WHAT IS ASKED:
Count the lines of the material below that include the word "left". Reply with the number alone.

═════ TASK MATERIAL ═════

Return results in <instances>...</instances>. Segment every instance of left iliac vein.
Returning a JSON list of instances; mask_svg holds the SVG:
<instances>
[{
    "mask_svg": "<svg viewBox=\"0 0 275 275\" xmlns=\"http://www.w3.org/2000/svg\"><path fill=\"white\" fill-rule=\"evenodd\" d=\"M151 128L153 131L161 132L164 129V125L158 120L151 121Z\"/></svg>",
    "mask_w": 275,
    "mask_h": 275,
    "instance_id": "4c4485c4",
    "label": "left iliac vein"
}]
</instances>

═════

OUTPUT FOR THIS TASK:
2